Metadata - Explained

Metadata means information about data. Metadata summarizes the basic information about the data, which makes working with data easier. The creation of metadata can be manual (to be precise) or automatic (to contain basic information).


A typical metadata example may consist of the following details which are usually not included in the data source:

  • Title and description,
  • Tags and categories,
  • Who created and when,
  • Who last modified and when,
  • Who can access or update?


For example, every time you take a photo with your mobile phone; it stores extra information about the file so as to efficiently store the image. The extra information may be the camera setting, geolocation, encoding style, or personal details like the name as shown in the image below.


USE OF METADATA

Metadata has various uses, and resource discovery is one of the common ones. Here, it can be compared to effective cataloguing, which includes identifying resources, defining them by criteria, and characterizing resources based on their similarities and dissimilarities. It is also an effective means to organize electronic resources, this is an important use as web-based resources are growing rapidly.


Another use of metadata is interoperability and integration of resources. Using metadata to describe resources is well understood by humans as well as by machines, thus allowing effective levels of interoperability.


Metadata also can facilitate digital identification by using standard numbers that uniquely define the resource specified in the metadata.


Metadata helps optimize various systems and resources as described below:

  • It can extend data longevity. The lifespan of a typical data set can be very short, often because missing or unavailable relevant metadata renders it useless.
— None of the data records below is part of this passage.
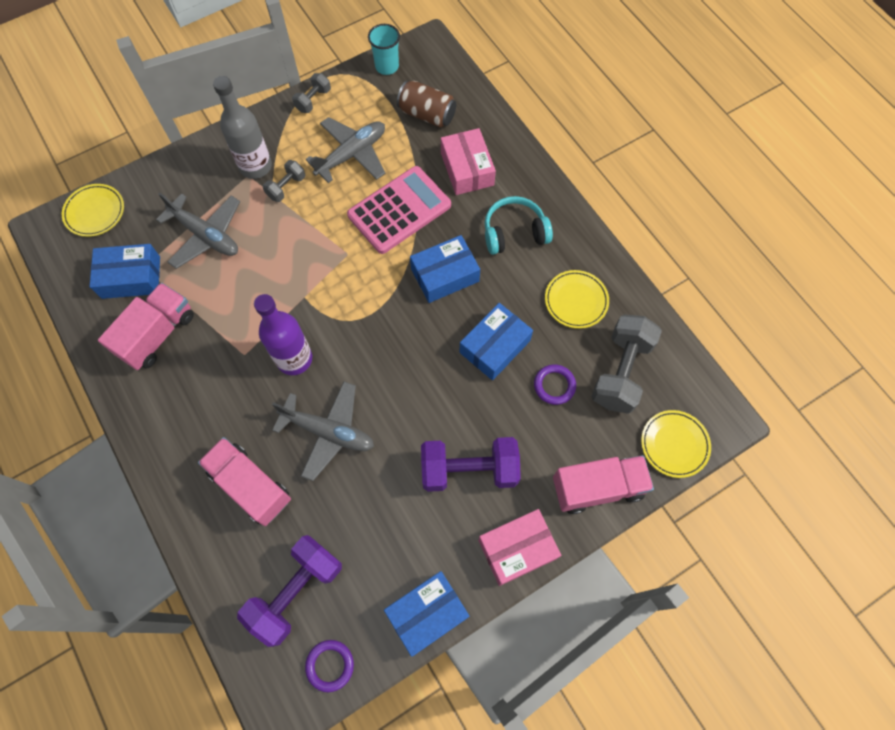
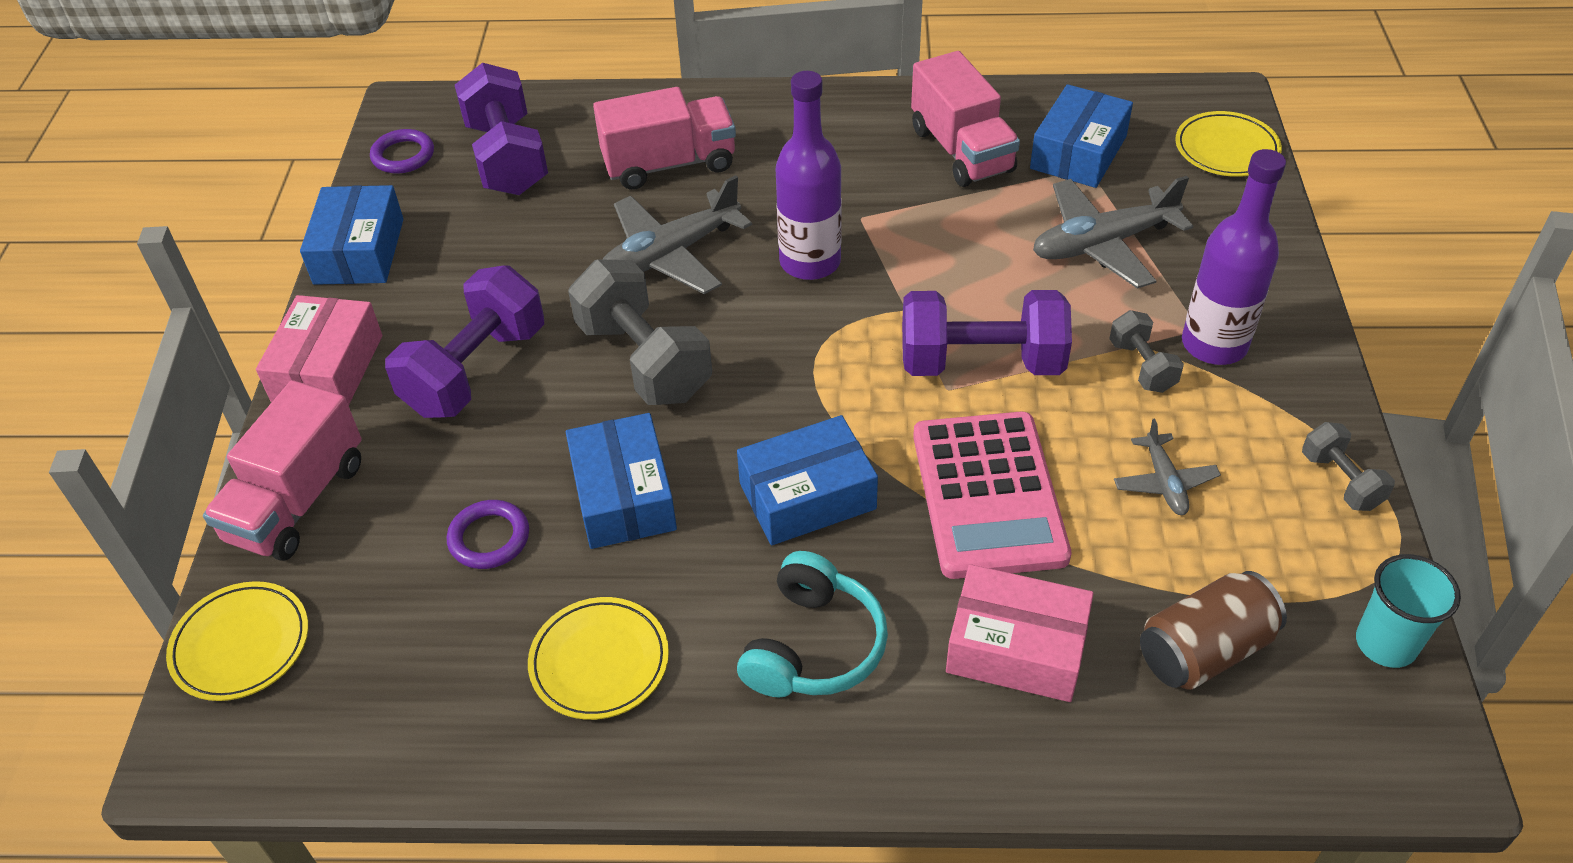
camera: 125 degrees right, 20 degrees down
grey bottle [213,76,272,179] -> purple bottle [1182,149,1286,365]
grey plane [306,117,385,183] -> grey plane [1114,418,1221,515], size x0.54
blue box [410,235,480,303] -> blue box turned 60 degrees clockwise [737,415,878,545]
grey dumbbell [591,314,662,414] -> grey dumbbell moved to [568,259,712,405]
none -> purple dumbbell [902,290,1072,376]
When comprehensive metadata is developed and maintained, it counters typical data entropy and degradation.
  • It also facilitates data reuse and sharing. Metadata is key to ensuring that data that is highly detailed or complicated is more easily interpreted, analyzed, and processed by the data’s originator and others.
  • Metadata is essential for maintaining historical records of long-term data sets, making up for inconsistencies that can occur in documenting data, personnel, and methods. Comprehensive metadata can also enable data sets designed for a single purpose to be reused for other purposes and over the longer term.

METADATA MANAGEMENT

Metadata management is the administration of data that describes other data. It involves establishing policies and processes that ensure information can be integrated, accessed, shared, linked, analyzed, and maintained to the best effect across the organization.


The goal of metadata management is to make it easier for a person or program to locate a specific data asset. This requires designing a metadata repository, populating the repository and making it easy to use information in the repository.
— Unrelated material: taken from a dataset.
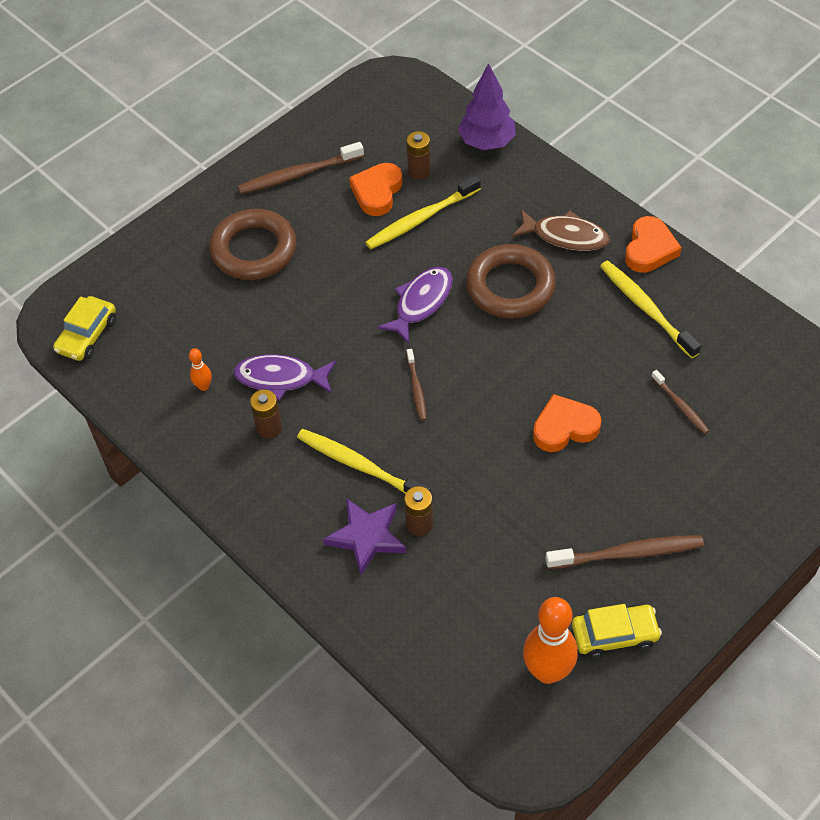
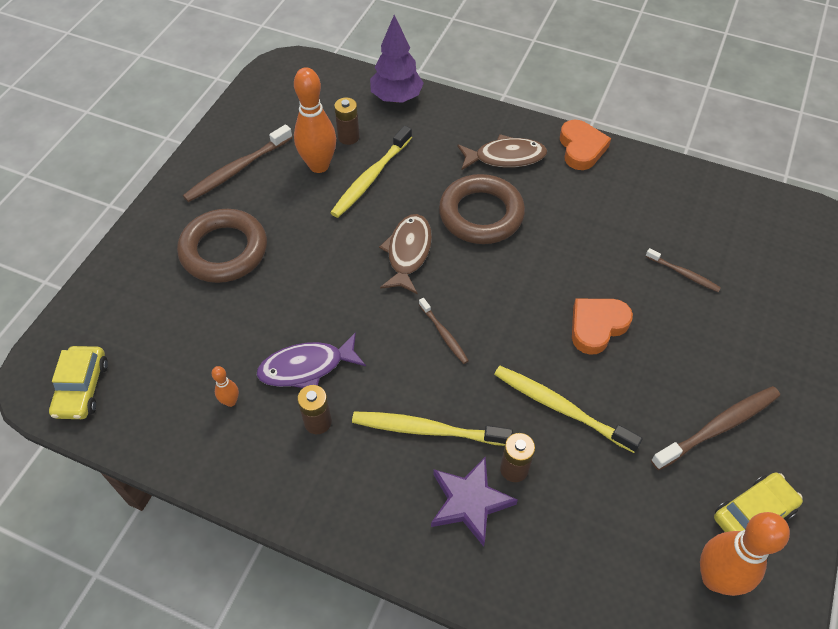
camera: 25 degrees left, 0 degrees up
orange heart [349,163,402,216] -> orange bowling pin [294,67,336,173]
purple fish [377,267,453,344] -> brown fish [379,214,432,294]
yellow toothbrush [600,261,701,358] -> yellow toothbrush moved to [494,366,643,453]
Benefits of metadata management include:

  • Consistency of definitions of metadata so that terminology variations don't cause data retrieval problems.
  • Less redundancy of effort and greater consistency across multiple instances of data because data can be reused appropriately.
  • Maintenance of information across the organization that is not dependent on a particular employee's knowledge.
  • Greater efficiency, leading to faster product and project delivery.

Metadata management goes by the end-to-end process and governance framework for creating, controlling, enhancing, attributing, defining, and managing a metadata schema, model, or another structured aggregation system, either independently or within a repository and the associated supporting processes (often to enable the management of content). For web-based systems, URLs, images, videos, etc. may be referenced from a triples table of an object, attribute, and value.